Die Gestagenspritze ist nicht für Mädchen in der Pubertät geeignet, da sie die Knochendichte verringert. Sie sollte deshalb bei jungen Frauen nur nach genauer Abwägung von Nutzen und Risiken als Verhütungsmittel angewandt werden.

Fragenkatalog für den Besuch zum Frauenarzt

Ich empfehle alle Eltern, ganz offen mit ihren Töchtern darüber zu sprechen, ob sie zur Frauenärztin begleitet werdne wollen oder doch lieber alleine gehen möchten.
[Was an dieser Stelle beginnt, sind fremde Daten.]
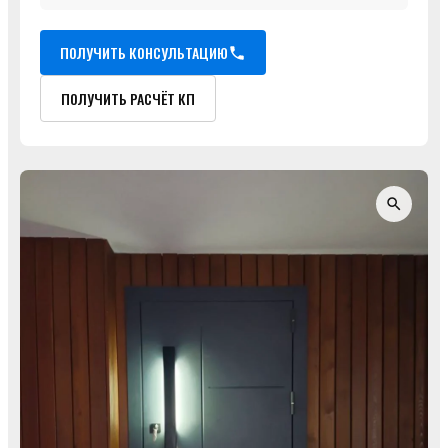
ПОЛУЧИТЬ КОНСУЛЬТАЦИЮ
ПОЛУЧИТЬ РАСЧЁТ КП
Um das individuell passende und sichere Verhütungsmittel für Teenies zu finden, kann es hilfreich sein, folgenden Frageboden gemeinsam mit den Mädchen auszufüllen und der Frauenärztin mitzubringen:

  • Wann war die letzte Menstruation eurer Tochter?

  • Ist ihr Zyklus regelmäßig? Wie lange dauert die Blutung?

  • Ist die Blutung stark und/oder schmerzhaft?

  • Wie groß und wie schwer ist das Mädchen?

  • Gibt es irgendwelche Grunderkrankungen?

  • Nimmt eure Tochter regelmäßig Medikamente ein?

  • Neigt sie zu gedrückter Stimmung, beziehungsweise wurde bei ihr bereits eine depressive Stimmungslage diagnostiziert?

  • Leidet das Mädchen häufig an Kopfschmerzen? Wenn ja, sind diese begleitet von Übelkeit, Erbrechen und/ oder Sehstörungen (Aura)?

  • Muss sie sich oft übergeben oder hat Durchfall?

  • Raucht eure Tochter?

  • Ist eure Tochter eher vergesslich und vergisst oft Dinge?

  • Gibt es in der Familie Krebserkrankungen? Wenn ja, welche genau?

  • Gibt es in der Familie bekannte Gerinnungsstörungen oder hatten Familienmitglieder gehäuft Thrombosen bzw. Embolien?

Übrigens: Ab 14 Jahren kann die Frauenärztin nach einem ausführlichen Gespräch mit eurer Tochter entscheiden, ob sie ihr die Pille auch ohne elterliche Einverständnis verschreibt. Ab 16 Jahren ist das elterliche Okay grundsätzlich nicht mehr nötig.